НАБОР ЗАДАНИЙ:
- 1) Процитируйте из рецензии о книгах про Николая Ушакова отрывок от слов «Почти полвека знал» до слов «в его фотографии.».
- 2) Сколько времени Е. Адельгейм знал Ушакова, согласно рецензии о книгах про поэта?

ТЕКСТ УПРАЖНЕНИЯ:

* * *

№8, 1981/Обзоры и рецензии

Остаются стихи

Евгений Адельгейм, Остаются стихи. Очерк творчества Н. Ушакова, «Советский писатель», М. 1979, 286 стр.; Николай; Ушаков, Стихотворения и поэмы. Вступительная статья Е. Г. Адельгейма. Составление, подготовка текста и примечания Е. Г. Адельгейма, И. Е. Гитович, Т. Н. Ушаковой-Велогорской, «Советский писатель», «Библиотека поэта», (Большая серия), Л. 1980. 752 стр.

 

Когда человек умирает,

Изменяются его портреты.

 

Эти строки А. Ахматовой – своего рода камертон к работе Е. Адельгейма и как критика, написавшего книгу о Николае Ушакове, и как автора вступительной статьи к изданию ушаковских стихотворений, поэм, переводов в Большой серии «Библиотеки поэта», одного из составителей и комментаторов этого сборника.

Почти полвека знал Е. Адельгейм Ушакова, не раз писал о нем еще в 20-е и 30-е годы, и естественно желание критика полнее, отчетливее обрисовать личность поэта, передать своеобразие его художнического взгляда. Не случайно, завершая свою книгу о Николае Ушакове, вспоминает Е. Адельгейм ахматовские стихи о портретах умершего. Они словно бы высвечивают лейтмотив книги, определяют ее отличие от появившихся при жизни Ушакова очерков о его творчестве: ведь очерк Е. Адельгейма – первая после смерти поэта большая работа о нем. Вот почему с «иным, более точным», «последним знанием» – перечитывает критик стихи автора «Весны республики» – и «Якорей земли», знакомится с его черновиками и дневниковыми записями, вглядывается в его фотографии.

С «последним знанием» подходят к поэтическому наследию замечательного мастера и составители его сборника, выпущенного в «Библиотеке поэта». Это самое полное собрание произведений Ушакова. Составителями проделана большая; кропотливая работа по подготовке текста и его комментированию; Такая работа не просто отвечает задачам издания – раскрыть «все сколько-нибудь значительные грани» творческих интересов поэта, проследить его путь. Не менее важно, что она не спрямляет неожиданные, подчас неоправданные повороты этого пути и тем самым не наносит ретуши на портрет поэта, не дает ему покрыться «хрестоматийным глянцем».

* * *

ВЫДЕРЖКА ИЗ ДАННЫХ:
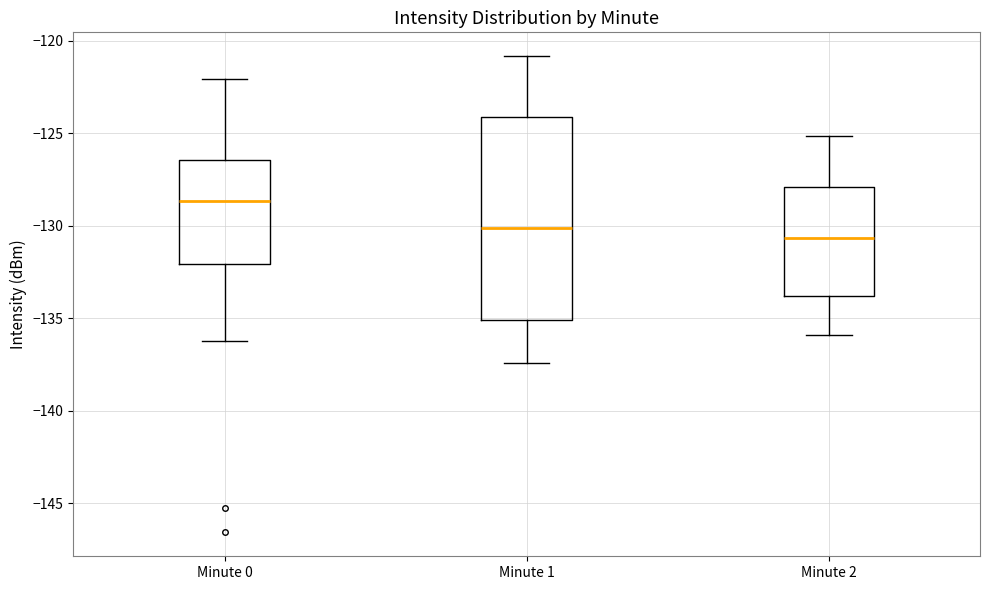

Reading left to right, read every box against the y-axis: the position of its median line, the range the box covers, and the ends of its whiskers. The values are not printed on the chart, so give them approximately, as read against the axis.

Minute 0: median -128.5, box -132.0 to -126.5, whiskers -136.0 to -122.0
Minute 1: median -130.0, box -135.0 to -124.0, whiskers -137.5 to -121.0
Minute 2: median -130.5, box -134.0 to -128.0, whiskers -136.0 to -125.0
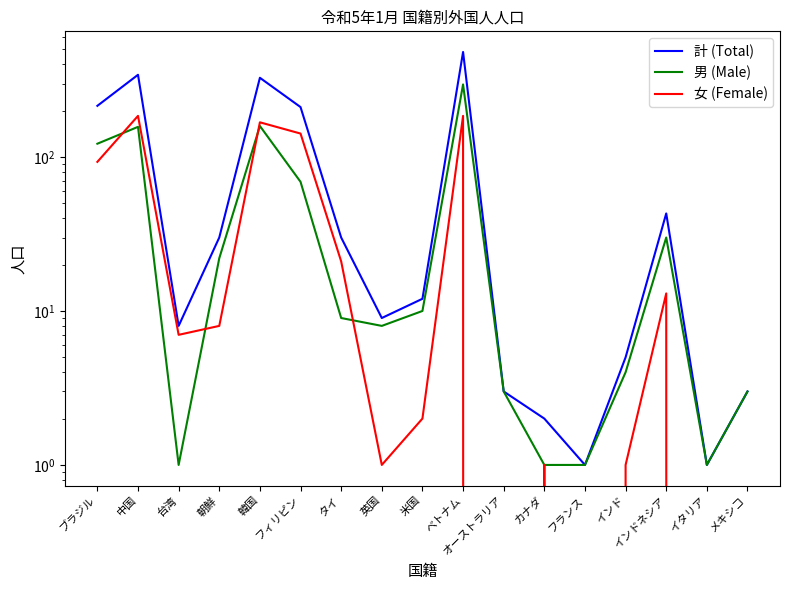

At which category does the chart reach its minimum across all series?

オーストラリア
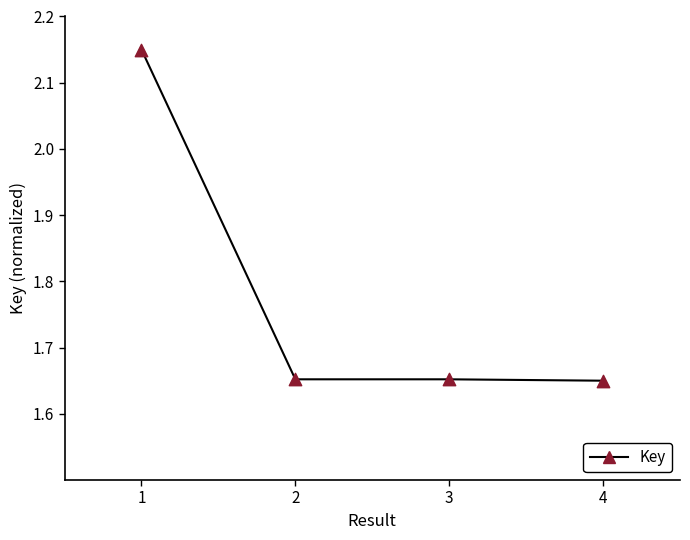

Between 2 and 1, which is larger?

1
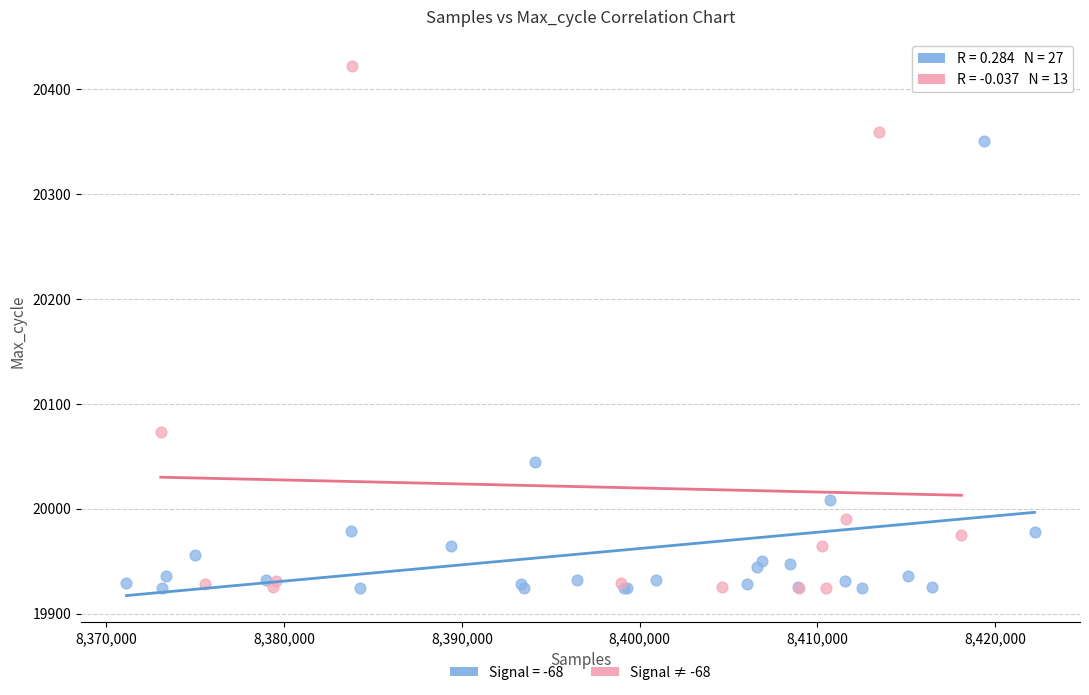

Which series reaches the maximum Y coordinate?

Signal ≠ -68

* * *

ОТВЕТЫ ПО НОМЕРАМ:
- 1)
Почти полвека знал Е. Адельгейм Ушакова, не раз писал о нем еще в 20-е и 30-е годы, и естественно желание критика полнее, отчетливее обрисовать личность поэта, передать своеобразие его художнического взгляда. Не случайно, завершая свою книгу о Николае Ушакове, вспоминает Е. Адельгейм ахматовские стихи о портретах умершего. Они словно бы высвечивают лейтмотив книги, определяют ее отличие от появившихся при жизни Ушакова очерков о его творчестве: ведь очерк Е. Адельгейма – первая после смерти поэта большая работа о нем. Вот почему с «иным, более точным», «последним знанием» – перечитывает критик стихи автора «Весны республики» – и «Якорей земли», знакомится с его черновиками и дневниковыми записями, вглядывается в его фотографии.

- 2) Почти полвека.